THE PROBLEM » Transcribe exactly, and only, the lines running from the one with "smartphone: none [1547,491,1704,553]" to the end of the entries below, both included, without any pictures.

Records excerpted from a collection:
════
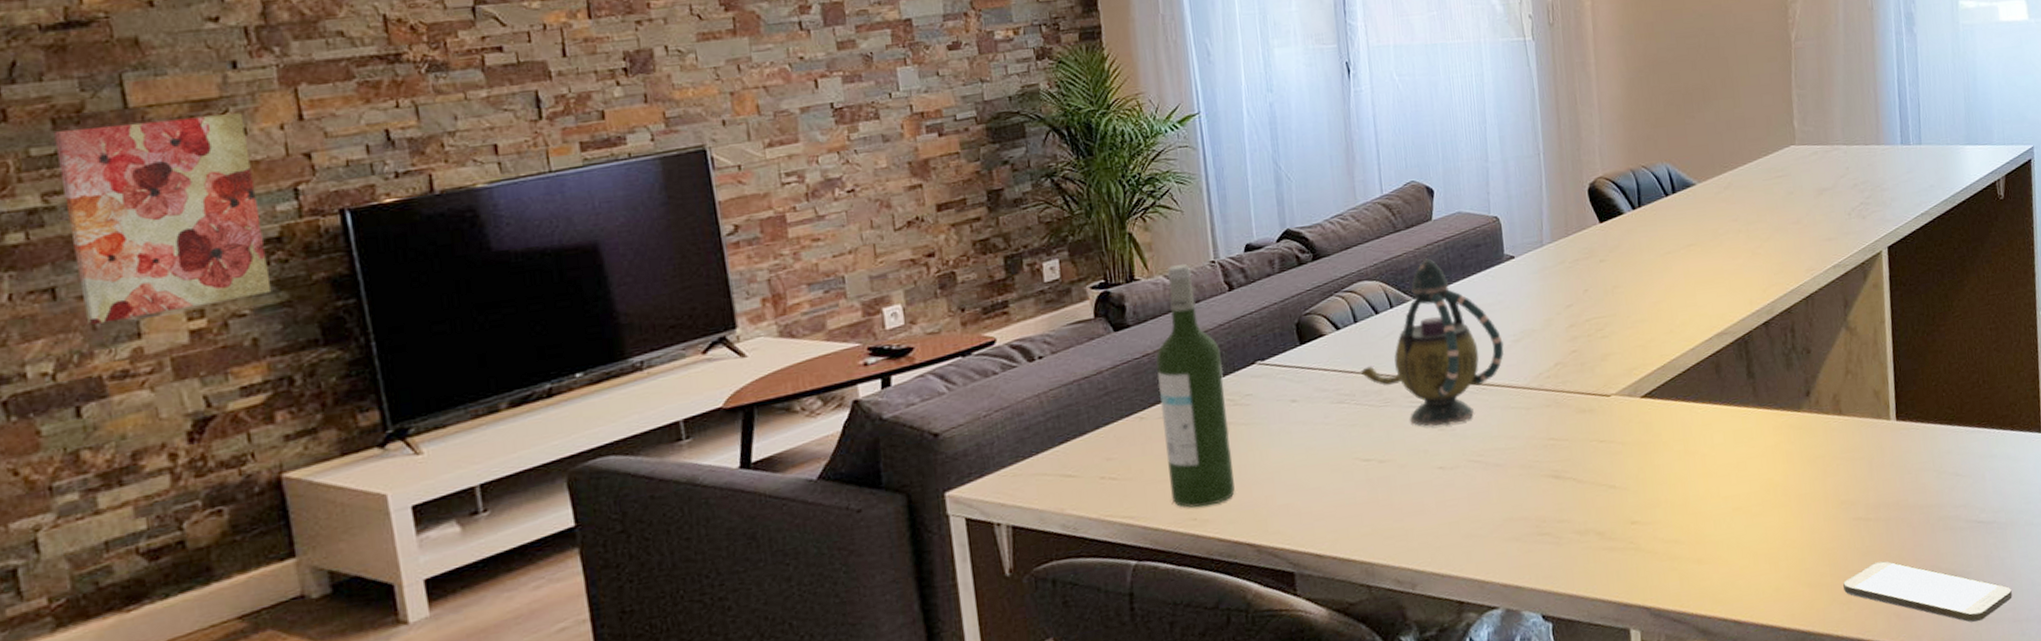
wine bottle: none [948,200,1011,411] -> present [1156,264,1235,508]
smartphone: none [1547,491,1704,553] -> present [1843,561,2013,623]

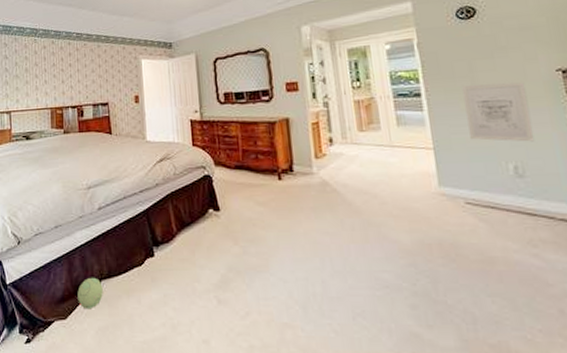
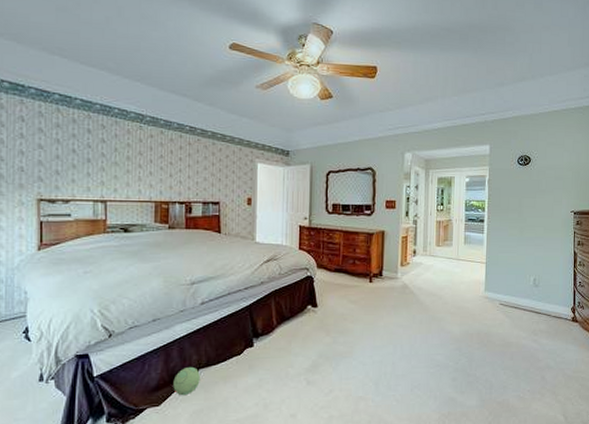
wall art: present [462,82,535,142] -> none [511,216,551,262]

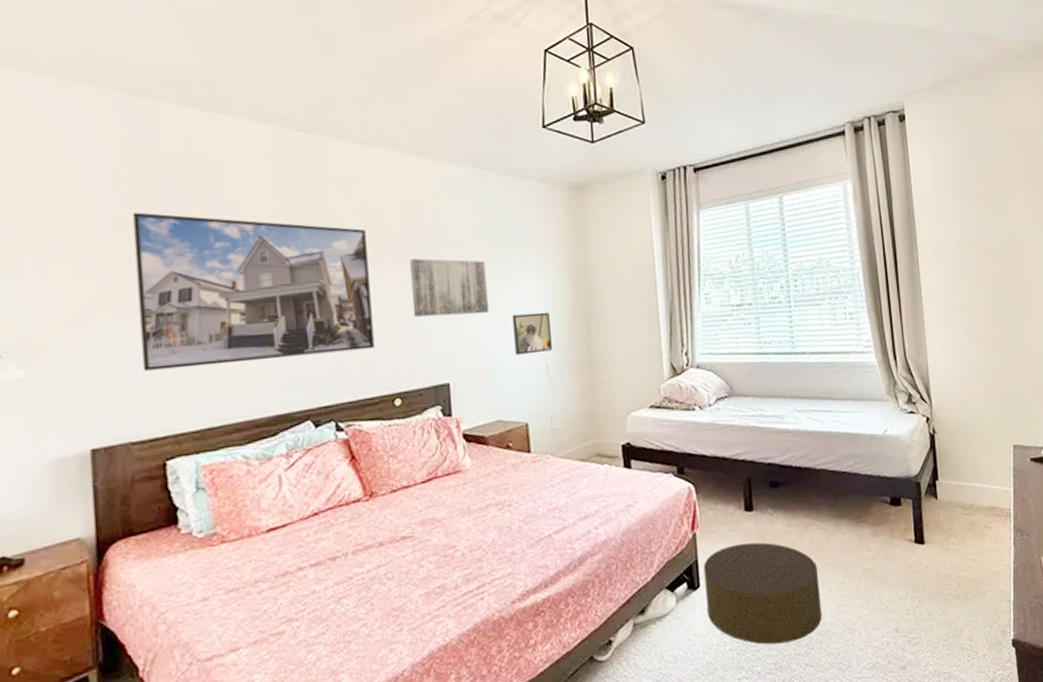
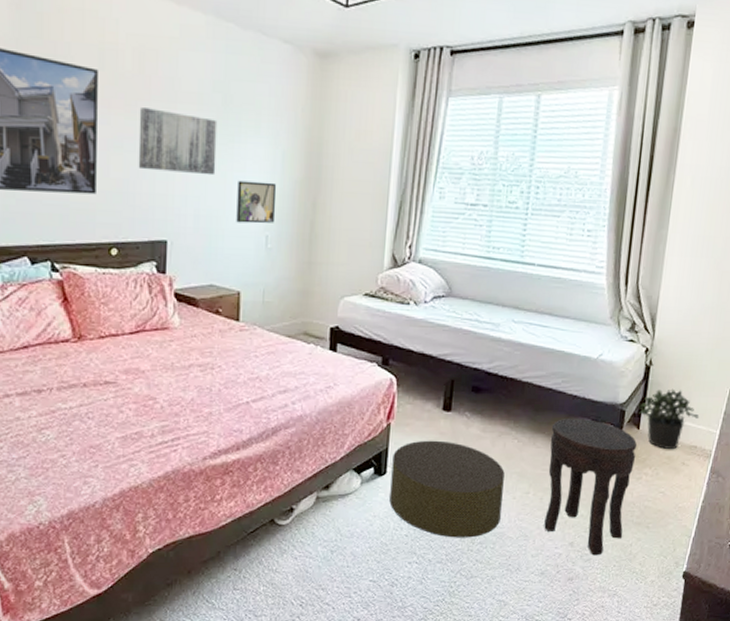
side table: none [853,496,945,638] -> present [544,417,638,556]
potted plant: none [930,453,991,515] -> present [637,388,700,450]

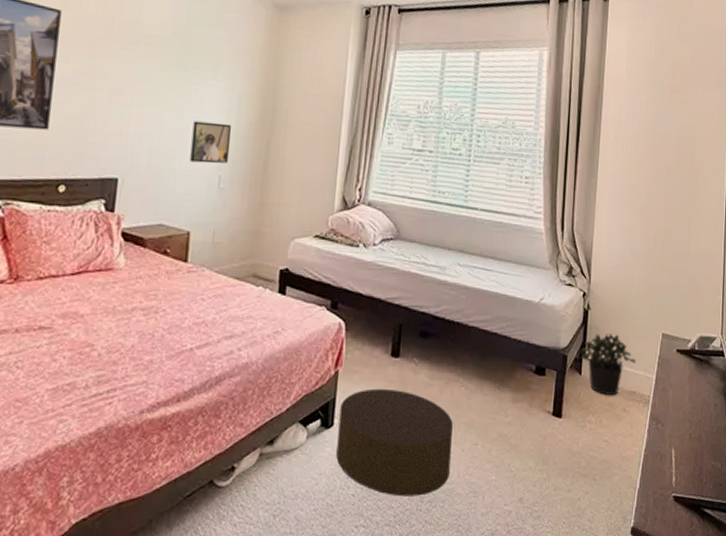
wall art: present [138,108,218,176] -> none [94,48,177,115]
side table: present [544,417,638,556] -> none [493,363,580,512]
════
PROBLEM SOLUTION »
smartphone: none [1547,491,1704,553] -> present [1843,561,2013,623]

wall art: present [462,82,535,142] -> none [511,216,551,262]

side table: none [853,496,945,638] -> present [544,417,638,556]
potted plant: none [930,453,991,515] -> present [637,388,700,450]

wall art: present [138,108,218,176] -> none [94,48,177,115]
side table: present [544,417,638,556] -> none [493,363,580,512]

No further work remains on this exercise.